Покоряясь желаниям пограничника, я подчинялся полиции — авторитарному ордену, которому нельзя не служить. Я позабыл на миг, что я — оборванный голодный бродяга, которого гоняют собаки и дети; я был уже не прежним бесстрашным вором, подтрунивавшим над легавыми, а фавориткой, баюкающей победителя под звездным небом. Когда я понял, что только от меня зависит, чтобы контрабандисты высадились на берег без происшествий, я ощутил свою ответственность не только перед ними, но и перед всеми, кто преступает закон. Я чувствовал на себе их взгляды и не мог нарушить свой долг. Гордость была мне поддержкой. Поскольку, говорил я себе, я удерживаю полицейского, изображая любовь, я удержу его наверняка, коль скоро моя любовь станет более пламенной, и, не придумав ничего другого, я любил его изо всех сил. Я подарил ему самую прекрасную из своих ночей. Не для того чтобы наградить пограничника счастьем, а для того чтобы взять на себя его срам и тем самым избавить его от бесчестья.
Главные темы этой книги — предательство, воровство и гомосексуализм. Они связаны между собой единой, не всегда очевидной нитью; по крайней мере, мне кажется, что я распознаю некий кровообмен между моей тягой к предательству, воровству и моими страстями.
Когда я доставил ему удовольствие, пограничник спросил, не слышал ли я чего-нибудь подозрительного. Тайна этой ночи и моря, по которому рыскали невидимые преступники, повергла меня в смятение.

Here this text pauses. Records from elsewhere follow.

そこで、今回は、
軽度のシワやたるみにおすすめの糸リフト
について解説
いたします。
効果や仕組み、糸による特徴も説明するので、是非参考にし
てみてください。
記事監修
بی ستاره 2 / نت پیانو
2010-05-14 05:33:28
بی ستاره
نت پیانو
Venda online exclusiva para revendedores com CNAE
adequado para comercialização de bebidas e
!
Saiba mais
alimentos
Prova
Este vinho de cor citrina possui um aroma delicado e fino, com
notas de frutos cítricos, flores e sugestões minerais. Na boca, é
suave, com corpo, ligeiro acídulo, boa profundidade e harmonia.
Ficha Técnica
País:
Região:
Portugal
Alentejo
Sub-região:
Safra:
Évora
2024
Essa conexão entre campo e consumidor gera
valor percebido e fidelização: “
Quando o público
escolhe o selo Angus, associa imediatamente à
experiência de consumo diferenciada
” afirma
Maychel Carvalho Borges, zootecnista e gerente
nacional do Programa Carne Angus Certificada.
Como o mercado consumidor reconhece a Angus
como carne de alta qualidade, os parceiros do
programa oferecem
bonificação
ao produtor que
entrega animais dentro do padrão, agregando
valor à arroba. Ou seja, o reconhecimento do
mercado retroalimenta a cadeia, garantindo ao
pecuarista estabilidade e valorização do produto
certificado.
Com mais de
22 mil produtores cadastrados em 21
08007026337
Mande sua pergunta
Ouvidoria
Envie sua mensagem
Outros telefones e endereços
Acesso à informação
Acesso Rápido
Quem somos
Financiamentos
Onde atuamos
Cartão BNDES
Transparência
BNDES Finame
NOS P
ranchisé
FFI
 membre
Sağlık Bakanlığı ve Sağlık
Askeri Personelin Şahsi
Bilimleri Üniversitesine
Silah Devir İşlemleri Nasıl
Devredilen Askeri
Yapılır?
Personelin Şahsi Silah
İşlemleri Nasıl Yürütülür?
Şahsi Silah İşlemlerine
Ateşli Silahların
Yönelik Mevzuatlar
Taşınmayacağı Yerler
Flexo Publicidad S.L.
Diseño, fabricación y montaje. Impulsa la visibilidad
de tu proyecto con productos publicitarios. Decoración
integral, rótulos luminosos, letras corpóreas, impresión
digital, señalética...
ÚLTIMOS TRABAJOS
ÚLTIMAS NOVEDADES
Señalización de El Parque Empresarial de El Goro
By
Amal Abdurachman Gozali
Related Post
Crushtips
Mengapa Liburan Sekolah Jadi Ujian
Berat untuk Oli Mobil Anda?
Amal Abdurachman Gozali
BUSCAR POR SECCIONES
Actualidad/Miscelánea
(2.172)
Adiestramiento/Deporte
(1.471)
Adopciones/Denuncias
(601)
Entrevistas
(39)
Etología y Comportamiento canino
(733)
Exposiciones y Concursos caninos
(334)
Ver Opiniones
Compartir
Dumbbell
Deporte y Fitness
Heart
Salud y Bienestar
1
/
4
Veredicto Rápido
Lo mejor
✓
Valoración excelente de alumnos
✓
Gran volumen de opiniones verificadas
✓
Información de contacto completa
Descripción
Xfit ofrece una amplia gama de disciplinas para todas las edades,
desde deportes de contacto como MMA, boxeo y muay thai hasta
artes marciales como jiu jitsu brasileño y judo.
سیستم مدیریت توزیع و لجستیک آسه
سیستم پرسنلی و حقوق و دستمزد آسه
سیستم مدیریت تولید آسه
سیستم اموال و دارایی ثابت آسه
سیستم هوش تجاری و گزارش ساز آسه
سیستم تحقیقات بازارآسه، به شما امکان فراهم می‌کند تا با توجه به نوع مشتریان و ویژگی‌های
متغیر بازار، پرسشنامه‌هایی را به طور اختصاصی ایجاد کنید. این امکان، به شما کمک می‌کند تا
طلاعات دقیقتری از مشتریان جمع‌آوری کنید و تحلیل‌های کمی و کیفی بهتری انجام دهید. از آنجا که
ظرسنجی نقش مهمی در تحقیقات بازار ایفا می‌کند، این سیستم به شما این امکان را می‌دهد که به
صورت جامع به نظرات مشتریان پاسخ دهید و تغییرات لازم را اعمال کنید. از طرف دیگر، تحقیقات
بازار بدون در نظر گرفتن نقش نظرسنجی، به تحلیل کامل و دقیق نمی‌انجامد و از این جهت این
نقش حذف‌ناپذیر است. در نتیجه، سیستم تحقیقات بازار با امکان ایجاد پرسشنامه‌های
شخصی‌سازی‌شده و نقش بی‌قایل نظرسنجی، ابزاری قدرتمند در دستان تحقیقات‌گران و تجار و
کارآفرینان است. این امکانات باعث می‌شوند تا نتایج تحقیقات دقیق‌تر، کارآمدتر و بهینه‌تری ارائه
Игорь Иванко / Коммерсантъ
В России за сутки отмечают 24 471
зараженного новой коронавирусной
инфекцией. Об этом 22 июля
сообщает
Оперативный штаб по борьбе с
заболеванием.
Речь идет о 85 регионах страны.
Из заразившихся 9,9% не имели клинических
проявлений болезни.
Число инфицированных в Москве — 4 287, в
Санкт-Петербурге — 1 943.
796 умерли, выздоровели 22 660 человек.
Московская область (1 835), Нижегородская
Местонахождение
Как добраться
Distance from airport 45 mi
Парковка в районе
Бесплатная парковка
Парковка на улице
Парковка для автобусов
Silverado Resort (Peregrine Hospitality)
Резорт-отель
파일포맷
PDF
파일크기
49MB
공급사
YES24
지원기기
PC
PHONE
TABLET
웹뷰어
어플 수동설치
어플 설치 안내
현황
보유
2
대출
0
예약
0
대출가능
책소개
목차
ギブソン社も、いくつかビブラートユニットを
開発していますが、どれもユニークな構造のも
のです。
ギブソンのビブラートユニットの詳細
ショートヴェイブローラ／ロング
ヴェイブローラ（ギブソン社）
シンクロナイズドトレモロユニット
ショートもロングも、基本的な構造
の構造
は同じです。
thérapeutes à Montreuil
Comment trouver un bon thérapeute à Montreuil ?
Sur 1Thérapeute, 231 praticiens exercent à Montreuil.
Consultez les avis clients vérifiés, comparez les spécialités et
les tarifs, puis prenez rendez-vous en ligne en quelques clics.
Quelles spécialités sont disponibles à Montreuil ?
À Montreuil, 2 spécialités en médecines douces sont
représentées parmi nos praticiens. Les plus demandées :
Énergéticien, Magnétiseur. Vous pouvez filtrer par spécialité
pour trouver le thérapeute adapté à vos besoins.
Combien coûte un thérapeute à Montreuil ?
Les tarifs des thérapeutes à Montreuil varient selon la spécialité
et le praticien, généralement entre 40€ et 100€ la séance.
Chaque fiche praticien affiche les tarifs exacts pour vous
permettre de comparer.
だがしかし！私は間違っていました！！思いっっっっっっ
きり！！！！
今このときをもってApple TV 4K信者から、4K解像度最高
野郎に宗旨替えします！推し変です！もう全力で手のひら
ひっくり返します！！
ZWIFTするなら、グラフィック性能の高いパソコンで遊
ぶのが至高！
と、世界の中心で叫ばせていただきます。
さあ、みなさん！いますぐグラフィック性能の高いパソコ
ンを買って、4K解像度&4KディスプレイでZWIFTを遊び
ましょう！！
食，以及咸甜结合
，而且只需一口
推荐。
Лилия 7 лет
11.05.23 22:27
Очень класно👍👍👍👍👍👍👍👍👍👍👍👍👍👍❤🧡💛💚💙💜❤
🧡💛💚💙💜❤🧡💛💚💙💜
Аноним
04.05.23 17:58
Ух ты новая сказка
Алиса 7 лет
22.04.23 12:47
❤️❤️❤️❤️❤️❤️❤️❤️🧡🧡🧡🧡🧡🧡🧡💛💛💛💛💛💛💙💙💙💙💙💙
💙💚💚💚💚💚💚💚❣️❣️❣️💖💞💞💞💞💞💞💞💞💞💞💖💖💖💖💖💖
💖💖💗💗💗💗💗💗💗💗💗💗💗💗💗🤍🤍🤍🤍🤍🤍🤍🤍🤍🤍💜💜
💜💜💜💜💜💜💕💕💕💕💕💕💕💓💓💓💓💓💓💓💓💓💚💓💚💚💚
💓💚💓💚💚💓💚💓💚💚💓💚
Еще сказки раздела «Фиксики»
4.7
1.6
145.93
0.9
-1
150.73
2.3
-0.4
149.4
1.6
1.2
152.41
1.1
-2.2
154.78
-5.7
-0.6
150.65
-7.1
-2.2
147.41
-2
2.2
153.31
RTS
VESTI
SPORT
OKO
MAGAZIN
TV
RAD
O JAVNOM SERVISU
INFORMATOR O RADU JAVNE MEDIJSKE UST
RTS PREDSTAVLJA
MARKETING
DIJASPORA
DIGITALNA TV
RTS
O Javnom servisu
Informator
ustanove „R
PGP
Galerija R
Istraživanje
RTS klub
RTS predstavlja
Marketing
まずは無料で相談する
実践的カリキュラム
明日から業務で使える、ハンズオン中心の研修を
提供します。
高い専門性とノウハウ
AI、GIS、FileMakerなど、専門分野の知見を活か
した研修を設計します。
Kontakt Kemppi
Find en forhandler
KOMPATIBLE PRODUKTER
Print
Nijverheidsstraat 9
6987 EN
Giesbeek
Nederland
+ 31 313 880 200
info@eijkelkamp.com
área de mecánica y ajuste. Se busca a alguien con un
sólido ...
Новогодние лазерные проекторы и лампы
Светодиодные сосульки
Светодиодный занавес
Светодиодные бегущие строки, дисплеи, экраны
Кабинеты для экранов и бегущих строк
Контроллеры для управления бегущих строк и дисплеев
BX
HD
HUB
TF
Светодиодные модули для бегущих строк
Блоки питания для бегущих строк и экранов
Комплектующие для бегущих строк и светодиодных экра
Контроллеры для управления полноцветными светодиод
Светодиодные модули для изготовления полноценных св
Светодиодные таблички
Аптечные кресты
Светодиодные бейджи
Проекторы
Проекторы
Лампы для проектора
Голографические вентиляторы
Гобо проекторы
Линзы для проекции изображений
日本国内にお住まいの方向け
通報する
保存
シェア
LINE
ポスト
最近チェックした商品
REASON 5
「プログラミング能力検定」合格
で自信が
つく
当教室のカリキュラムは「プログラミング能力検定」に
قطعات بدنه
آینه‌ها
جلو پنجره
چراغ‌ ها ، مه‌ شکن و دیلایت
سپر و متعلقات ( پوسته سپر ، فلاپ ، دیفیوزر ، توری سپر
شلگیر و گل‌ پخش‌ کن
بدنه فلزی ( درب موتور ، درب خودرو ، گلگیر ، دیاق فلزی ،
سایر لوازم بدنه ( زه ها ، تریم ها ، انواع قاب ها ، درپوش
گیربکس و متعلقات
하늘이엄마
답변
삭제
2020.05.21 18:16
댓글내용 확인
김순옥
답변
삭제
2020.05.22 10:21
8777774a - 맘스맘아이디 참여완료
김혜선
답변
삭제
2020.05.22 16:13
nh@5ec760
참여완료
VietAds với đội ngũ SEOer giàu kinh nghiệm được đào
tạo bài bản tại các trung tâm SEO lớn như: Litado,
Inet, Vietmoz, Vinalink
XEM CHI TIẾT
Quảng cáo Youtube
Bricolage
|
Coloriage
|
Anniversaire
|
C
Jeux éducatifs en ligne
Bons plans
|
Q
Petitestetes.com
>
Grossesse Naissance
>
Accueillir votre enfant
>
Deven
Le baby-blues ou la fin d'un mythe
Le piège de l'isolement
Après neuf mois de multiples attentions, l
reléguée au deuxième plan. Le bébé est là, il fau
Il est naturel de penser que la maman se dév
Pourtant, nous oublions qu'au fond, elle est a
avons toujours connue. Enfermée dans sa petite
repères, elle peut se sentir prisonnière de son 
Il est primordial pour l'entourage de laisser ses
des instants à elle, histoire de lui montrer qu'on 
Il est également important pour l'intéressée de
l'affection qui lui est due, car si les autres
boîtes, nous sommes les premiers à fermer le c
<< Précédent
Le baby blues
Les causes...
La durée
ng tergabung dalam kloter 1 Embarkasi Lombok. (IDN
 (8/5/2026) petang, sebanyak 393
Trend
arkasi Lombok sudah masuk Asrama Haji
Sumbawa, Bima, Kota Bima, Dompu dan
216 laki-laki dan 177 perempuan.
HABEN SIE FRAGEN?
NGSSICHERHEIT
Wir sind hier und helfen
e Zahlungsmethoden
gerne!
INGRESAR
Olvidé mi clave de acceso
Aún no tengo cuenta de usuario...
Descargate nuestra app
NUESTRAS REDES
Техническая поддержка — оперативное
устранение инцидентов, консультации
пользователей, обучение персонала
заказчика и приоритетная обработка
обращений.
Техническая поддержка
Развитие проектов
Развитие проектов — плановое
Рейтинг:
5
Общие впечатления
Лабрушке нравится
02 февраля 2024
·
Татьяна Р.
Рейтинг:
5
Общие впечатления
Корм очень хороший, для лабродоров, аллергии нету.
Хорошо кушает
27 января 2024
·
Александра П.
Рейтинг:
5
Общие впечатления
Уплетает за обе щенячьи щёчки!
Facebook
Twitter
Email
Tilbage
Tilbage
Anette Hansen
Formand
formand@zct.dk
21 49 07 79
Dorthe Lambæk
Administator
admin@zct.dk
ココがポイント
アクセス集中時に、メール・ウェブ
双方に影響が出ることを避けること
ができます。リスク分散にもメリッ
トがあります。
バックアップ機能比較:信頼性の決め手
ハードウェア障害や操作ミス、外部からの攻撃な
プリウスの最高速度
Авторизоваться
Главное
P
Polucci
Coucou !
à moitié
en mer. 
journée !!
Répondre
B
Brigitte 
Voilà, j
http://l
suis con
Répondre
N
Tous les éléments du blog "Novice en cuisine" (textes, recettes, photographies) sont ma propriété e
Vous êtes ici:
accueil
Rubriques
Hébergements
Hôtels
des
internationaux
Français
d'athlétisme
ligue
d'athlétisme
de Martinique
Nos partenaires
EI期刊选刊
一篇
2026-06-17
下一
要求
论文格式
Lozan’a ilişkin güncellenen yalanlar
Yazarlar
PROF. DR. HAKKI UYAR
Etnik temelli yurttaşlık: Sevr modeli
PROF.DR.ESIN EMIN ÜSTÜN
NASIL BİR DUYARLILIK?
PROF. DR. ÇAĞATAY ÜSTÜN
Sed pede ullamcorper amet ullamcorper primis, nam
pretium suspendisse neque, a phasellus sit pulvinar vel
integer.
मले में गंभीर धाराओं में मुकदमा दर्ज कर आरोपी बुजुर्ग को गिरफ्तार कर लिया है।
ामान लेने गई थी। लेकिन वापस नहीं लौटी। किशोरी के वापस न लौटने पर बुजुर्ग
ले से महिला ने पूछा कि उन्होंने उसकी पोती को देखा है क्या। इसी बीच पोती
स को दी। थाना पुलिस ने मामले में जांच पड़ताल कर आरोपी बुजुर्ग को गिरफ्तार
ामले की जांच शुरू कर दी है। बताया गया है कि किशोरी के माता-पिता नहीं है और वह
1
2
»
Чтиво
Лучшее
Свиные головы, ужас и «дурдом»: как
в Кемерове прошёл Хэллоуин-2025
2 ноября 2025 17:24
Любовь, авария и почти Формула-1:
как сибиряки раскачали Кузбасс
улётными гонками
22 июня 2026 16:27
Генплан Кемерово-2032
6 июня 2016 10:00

Весьма своеобразное чувство, которое я, недолго думая, окрестил поэзией, оставило в моей душе след тревоги, который постепенно стирался. Чей-то шепот в ночи и плеск невидимых весел в море на фоне окружавшей меня причудливой обстановки потрясли меня. Я всегда замирал, стремясь удержать эти летучие мгновенья, которые, вроде чьей-то заблудшей души, искали сознание, что могло бы их зафиксировать и ощутить. Найдя его, они умирают: поэт исчерпывает окружающий мир. Но коль скоро он предлагает другой мир взамен, то это может быть лишь его собственным вымыслом. Когда я в Сантэ начал писать, я не стремился вновь пережить свои чувства или передать их кому-то, а хотел, выразив то, что было ими же навязано, сотворить некий неведомый (нравственный) строй (в первую очередь самого себя).